If you haven’t read the federal government’s 2016 budget yet, I recommend it. Fun read. Not a lot of twists and turns, but it kept me engaged. My favourite part is on page 92.
Now, sure, it doesn’t look like much. It’s just a rather nondescript transit funding table — all text and numbers.
There’s no colour. No stock photos of smiling children or very serious businesspeople.
It’s simply got a list of provinces and territories with their share of national transit ridership, with that share then used to calculate how much of the government’s planned $3.4 billion in transit funding (over three years) each province will get.
That may sound like an unremarkable thing — like, duh, of course transit funding should be divvied up using a metric like ridership — but for those of us who have followed the issue of government transit funding for a long time, this is a revolutionary shift.
Here’s why. Traditionally, federal and provincial funding for transit has been doled out on a piecemeal, arbitrary basis. Government budgets would either commit to funding a few specific projects — usually with only the barest of justifications — or they would promise only to spend a certain amount of transit money, with the details TBD.

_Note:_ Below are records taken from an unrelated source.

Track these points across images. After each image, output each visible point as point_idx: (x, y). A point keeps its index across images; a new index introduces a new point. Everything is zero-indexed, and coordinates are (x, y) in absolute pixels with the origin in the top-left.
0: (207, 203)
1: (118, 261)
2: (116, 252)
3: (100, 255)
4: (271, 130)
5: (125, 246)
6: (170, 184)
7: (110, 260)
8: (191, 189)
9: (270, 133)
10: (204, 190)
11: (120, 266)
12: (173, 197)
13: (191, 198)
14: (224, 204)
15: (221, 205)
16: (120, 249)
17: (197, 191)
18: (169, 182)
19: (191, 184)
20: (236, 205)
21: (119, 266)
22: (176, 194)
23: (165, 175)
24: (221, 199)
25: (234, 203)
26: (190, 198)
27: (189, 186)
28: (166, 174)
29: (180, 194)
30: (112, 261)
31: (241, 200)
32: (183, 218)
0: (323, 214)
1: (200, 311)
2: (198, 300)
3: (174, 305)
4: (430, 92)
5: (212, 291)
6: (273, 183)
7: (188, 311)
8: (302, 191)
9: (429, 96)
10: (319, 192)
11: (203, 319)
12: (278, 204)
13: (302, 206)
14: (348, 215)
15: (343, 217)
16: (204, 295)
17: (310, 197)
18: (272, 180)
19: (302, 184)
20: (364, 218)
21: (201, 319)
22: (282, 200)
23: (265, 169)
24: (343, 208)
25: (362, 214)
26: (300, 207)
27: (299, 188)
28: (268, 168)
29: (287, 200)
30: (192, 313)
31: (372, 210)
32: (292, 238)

This led to an environment where transit funding announcements became absurdly politicized. With no mechanism for determining how to allocate cash, the last few decades are rife with examples of governments funding projects not based on ridership or business case, but because there was some political upside.

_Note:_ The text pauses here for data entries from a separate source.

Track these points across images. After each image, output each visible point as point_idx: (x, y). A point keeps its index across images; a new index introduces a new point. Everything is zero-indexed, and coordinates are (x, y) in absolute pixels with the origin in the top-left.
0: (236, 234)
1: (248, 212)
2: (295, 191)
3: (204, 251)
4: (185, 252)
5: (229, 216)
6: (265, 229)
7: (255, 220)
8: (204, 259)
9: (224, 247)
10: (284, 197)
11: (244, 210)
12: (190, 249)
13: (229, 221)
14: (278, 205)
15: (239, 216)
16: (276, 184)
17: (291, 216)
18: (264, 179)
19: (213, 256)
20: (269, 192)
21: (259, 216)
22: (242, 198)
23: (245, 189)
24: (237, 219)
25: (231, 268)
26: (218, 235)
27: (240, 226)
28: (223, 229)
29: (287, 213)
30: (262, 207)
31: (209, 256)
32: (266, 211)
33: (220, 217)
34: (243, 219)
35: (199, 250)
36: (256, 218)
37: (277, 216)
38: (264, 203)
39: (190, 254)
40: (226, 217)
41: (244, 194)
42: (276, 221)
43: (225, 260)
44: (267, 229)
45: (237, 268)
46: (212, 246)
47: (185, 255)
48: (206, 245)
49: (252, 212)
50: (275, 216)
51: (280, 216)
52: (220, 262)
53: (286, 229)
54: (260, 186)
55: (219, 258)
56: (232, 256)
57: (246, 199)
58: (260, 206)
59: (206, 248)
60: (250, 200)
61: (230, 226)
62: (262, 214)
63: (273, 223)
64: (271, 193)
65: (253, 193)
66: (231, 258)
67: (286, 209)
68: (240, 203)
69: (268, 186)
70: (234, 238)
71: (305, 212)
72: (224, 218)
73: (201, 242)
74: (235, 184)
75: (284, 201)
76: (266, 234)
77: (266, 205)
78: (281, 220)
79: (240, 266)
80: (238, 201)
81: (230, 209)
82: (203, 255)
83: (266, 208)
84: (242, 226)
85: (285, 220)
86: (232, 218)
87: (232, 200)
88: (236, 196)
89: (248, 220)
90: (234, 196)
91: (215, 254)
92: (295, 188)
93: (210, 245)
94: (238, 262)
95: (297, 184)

I could go on, but you get the point. If nothing else, page 92 is an indication that one level of government plans to get out of the business of picking transit winners and losers and instead simply provide a steady stream of funding for transit based on an objective measure like ridership.
That’s an important shift — one that I hope Prime Minister Justin Trudeau’s government follows through on.
Because the truth about building transit is that it doesn’t need to be such a divisive, complex issue. It doesn’t need to be about flashy campaign promises, or winning over key vote demographics, or colourful but entirely unrealistic maps.
Instead, as page 92 demonstrates, it can just be about math.